Selected excerpt

Weeding the Garden in October

Organically weeding your garden continues to be a priority this month. Pull weeds early or after rainfall and dispose of them so they don’t have an opportunity to go to seed and proliferate. Eliminating weeds regularly works well over time to lessen the number of weeds that compete with your plants in subsequent years.

Mulching for Fall

  • Mimic nature by covering bare spots in your October gardens with mulch. This practice deters weeds from developing there, enriches the soil as the mulch breaks down, and provides a habitat for beneficial insects.
  • Add a generous layer of mulch or a cover crop to vacant garden beds.
  • Mulch newer perennial plantings and bulbs to insulate root systems during the upcoming winter months.
  • Mulch rose bushes, citrus groves, and grapevines for extra winter protection.

Watering in the Fall

  • Water in recently planted perennials deeply. Not only do the roots need the water to establish themselves before a harsh winter, but water also acts as an insulator.
  • Water your fall container flowers and plants.
vegetables in an urban raised bed garden

Indoor Fall Planting

Zones 7 and 8 can start seeds for cool-season favorites for later transplanting in cold frames or greenhouses for a winter harvest.

Sow some herb seeds in containers indoors and place them in a sunny window so you can enjoy a harvest of fresh essences all winter long.

Tasks
1. Answer these questions from the October gardening guide:
(a) When does the guide say to pull weeds?
(b) Which plants should be mulched for extra winter protection?
(c) Which zones can start seeds for cool-season favorites to transplant later into cold frames or greenhouses?
2. Write the next part of the October gardening guide, picking up after its final sentence about sowing herb seeds indoors.

Dataset entries
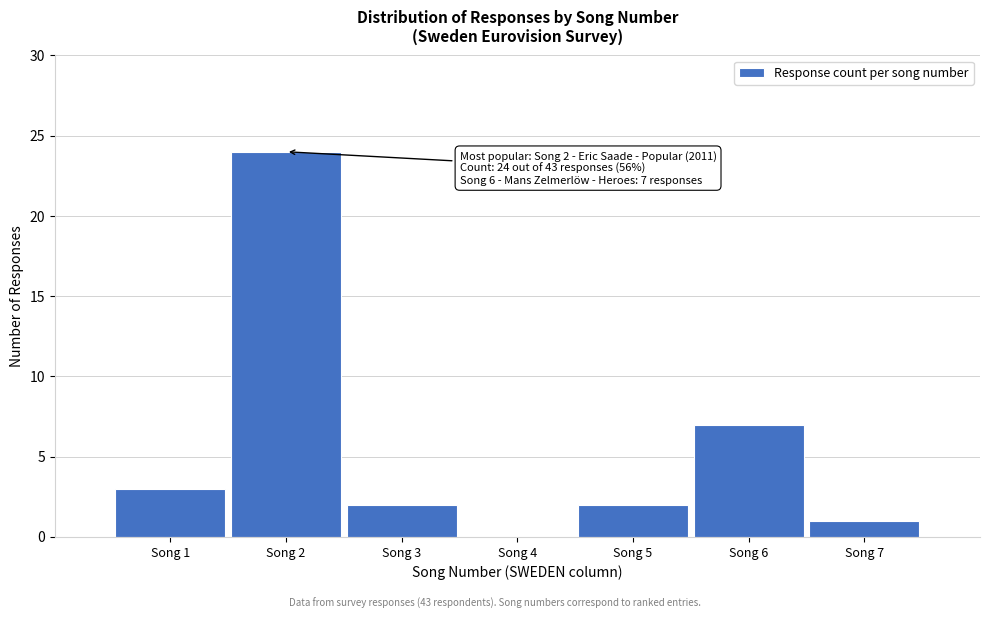

Reading left to right, what are all the values shown in this chart?

Song 1=3	Song 2=24	Song 3=2	Song 4=0	Song 5=2	Song 6=7	Song 7=1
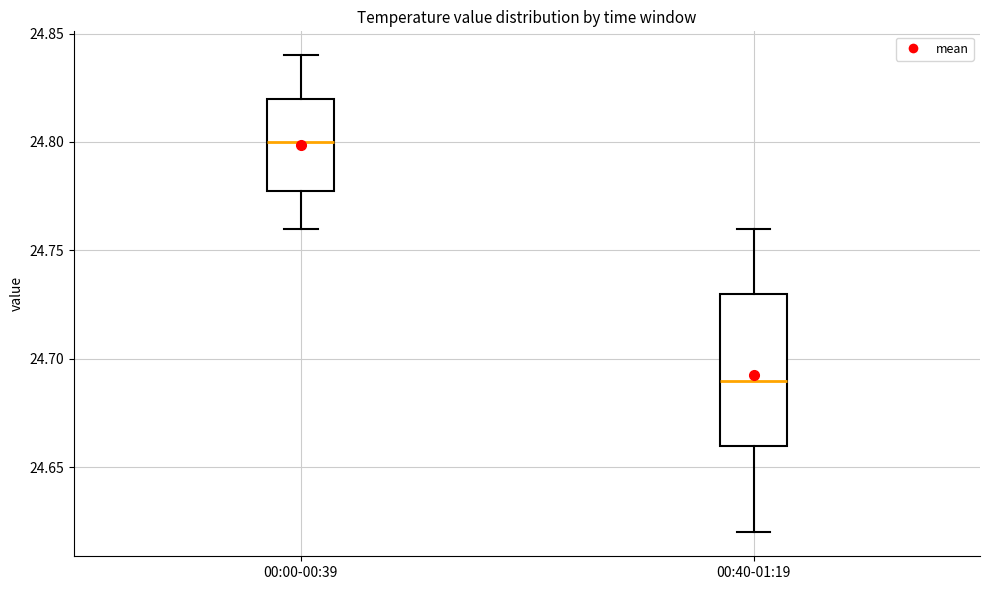

Comparing the boxes themselves (not the whiskers), which one is the tallest?

00:40-01:19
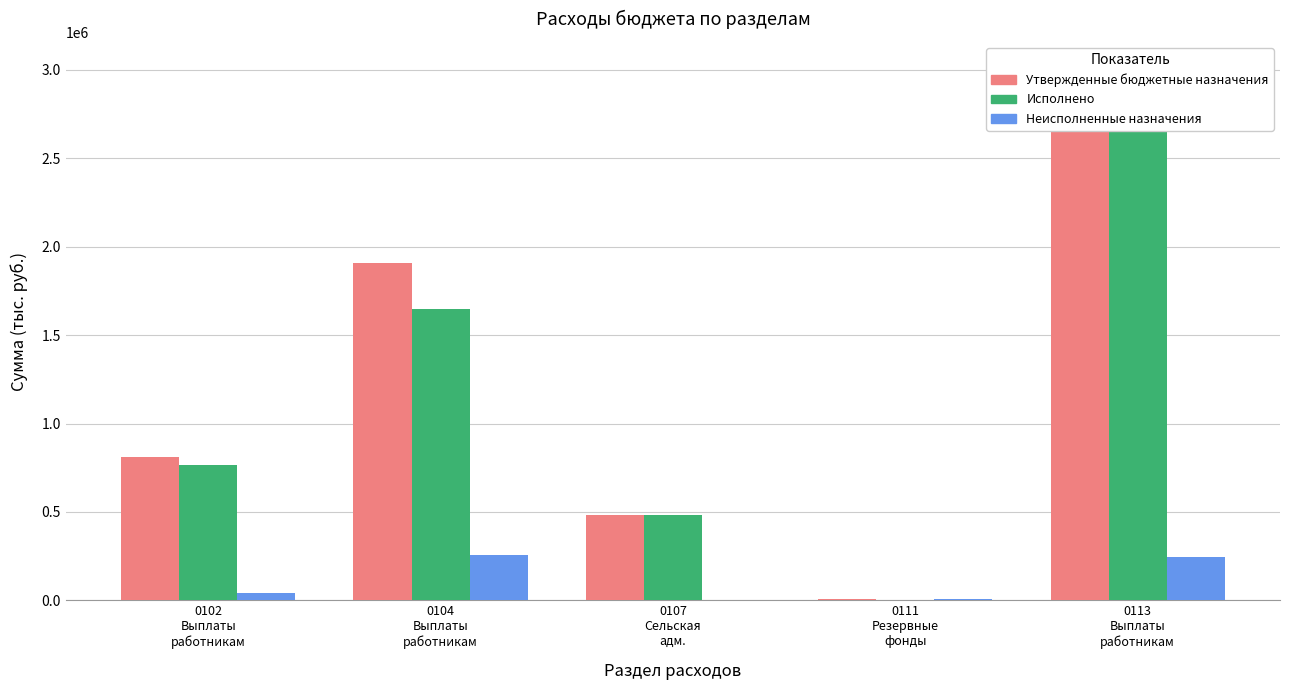

What is the maximum value shown in the chart?

3007204.9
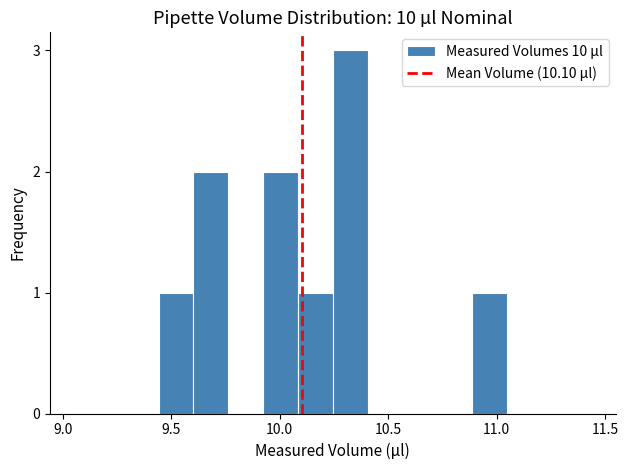

Around what value on the x-axis is the tallest bar? Give the approximate position of its centre, as read against the axis.

10.35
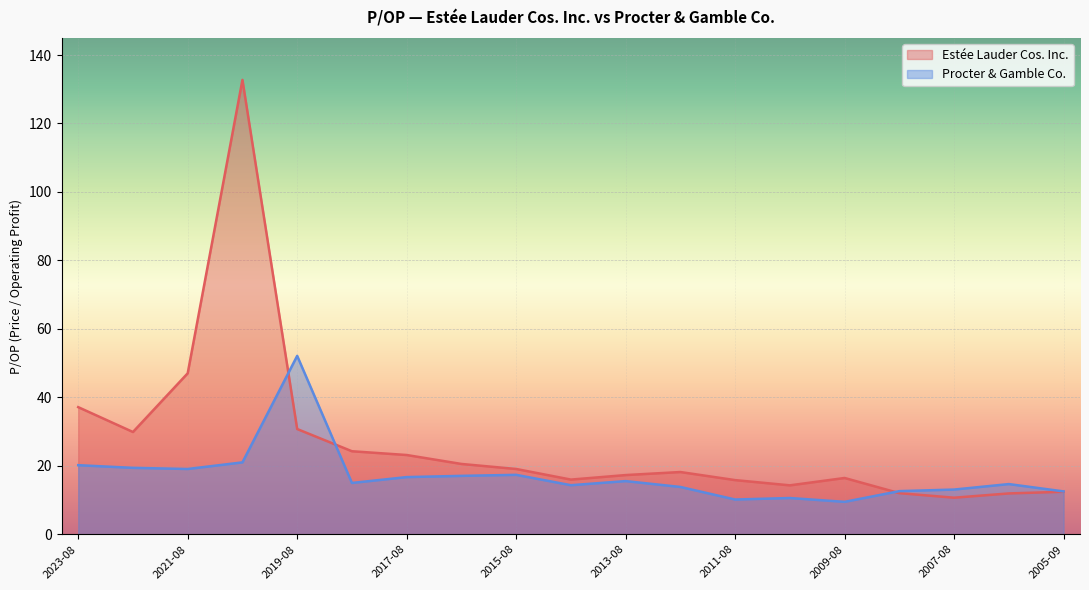

At which label does Procter & Gamble Co. first exceed 15?

2023-08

Results of the exercise
1.
(a) Early or after rainfall.
(b) Rose bushes, citrus groves, and grapevines.
(c) Zones 7 and 8.

2.
Outdoor Fall Planting

Extend your garden season by planting in hoop houses, greenhouses, and cold frames. Sow seeds for:

  • Spinach
  • Parsnips
  • Cabbage
  • Broccoli
  • Cauliflower
  • Lettuces
  • Beets
  • Carrots
  • Mustard
  • Turnips
  • Radishes
  • Bok Choy
  • Garlic
  • Shallots

Continue to plant new perennials, trees, and shrubs. Plant early in the day and water in well, as the sun can still be intense during the afternoons.

Plant your fall bulbs if you have not done so already. They will provide a great deal of joy and excitement when they emerge from the earth after a long, cold winter. You can also plant native plants this month. Consider sowing some wildflower seeds and see what comes up.

October Garden Harvesting

There is a lot of room on the October Gardens Checklist Zones 6-8 for harvesting. Gardeners in Zones 6-8 can harvest and enjoy:

  • Spinach
  • Kale
  • Lettuce
  • Parsnips
  • Brussel Sprouts
  • Potatoes
  • Cabbage
  • Corn
  • Swiss Chard
  • Carrots

Begin digging up sweet potatoes, other root vegetables and harvesting pumpkins, gourds, and squash.

If you have any herbs still producing in the garden, harvest the whole plant and hang them upside down in a cool, dry place to dry them or freeze them.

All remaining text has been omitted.